Trucks at Work

Three seconds to salvation

I know, I know: you‘ve heard the mantra “Always wear your seat belt” since you graduated driver‘s ed umpteen years ago. Problem is, many truck drivers still DON‘T wear them - about 41%, according to figures compiled by the Federal Motor Carrier Safety Administration (FMCSA) last year.

Yet it‘s the lowly seat belt that‘s the final line of defense in not only preventing a driver from getting killed in an accident, but also reducing the severity of any injuries sustained in a wreck. And all it takes is just three second - three MEASELY seconds - to buckle up, thus vastly increasing your chances (and that of your drivers) to not only survive a crash but suffer fewer injuries as well.
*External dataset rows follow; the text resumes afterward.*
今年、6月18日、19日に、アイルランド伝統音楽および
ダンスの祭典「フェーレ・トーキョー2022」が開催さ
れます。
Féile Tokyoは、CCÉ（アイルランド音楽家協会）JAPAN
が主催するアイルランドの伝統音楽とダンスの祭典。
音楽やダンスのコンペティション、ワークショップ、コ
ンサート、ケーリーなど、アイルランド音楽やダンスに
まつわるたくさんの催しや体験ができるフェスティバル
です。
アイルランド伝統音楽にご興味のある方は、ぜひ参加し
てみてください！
Farmers Insurance just completed an in-depth study of seat belt effectiveness using 2006 fatal crash data compiled by the U.S. Department of Transportation to back this up - and while it looked mainly at car and light-truck occupant stats, the lessons for truck drivers are still really profound, I believe.

“Once again, we find strong statistical evidence that seat belts remain the most important protection for the driver,” noted Kevin Mabe, staff economist at Farmers, who headed up the insurance carrier‘s analysis. “We found that when a driver used a seat belt, the odds of a fatality dropped nearly 70% compared to a driver who did not.”

Mabe said Farmer‘s analysis incorporates a logistic econometric model with forty-one variables, accounting for factors such as road and traffic conditions at the time of the fatal accident, location and time, accident events, vehicle specifics, driver demographics, and safety features. “Controlling for these additional external factors allows us to more precisely isolate the degree to which safety belts save lives,” he explained.

Several other factors showed significance in decreasing the odds of a driver‘s death, Mabe said. For example, rear-end collisions proved less deadly than head-on or “T-bone” collisions. Larger vehicles, such as trucks, sport utility vehicles (SUVs), and vans, appeared to protect the driver better than a typical automobile due to their larger size (Duh!). Dry roads, in contrast with wet roads, decrease the odds of a fatality by over 10%, suggesting that drivers should use caution when navigating slick roads.

Other factors increased danger on the roads. “Nighttime and winter driving tended to produce more deadly accidents, and drivers should continue to exercise additional caution,” Mabe noted. “Certain accident events, such as rollovers, ejections, and vehicle fires, greatly reduce the survivability in an accident. Motorcycle accidents showed remarkably increased mortality rates compared to other vehicles.”

Not all factors proved predictive, he stressed. While driver height and weight appeared to have little influence on the outcome of the accident, age plays an important part. “Older drivers, as well as young new drivers, have an increased risk. But in the end, a driver‘s three-second choice to ‘buckle up‘ will more than double his or her chances to survive a severe accident.”

Those odds are the kind you can live with.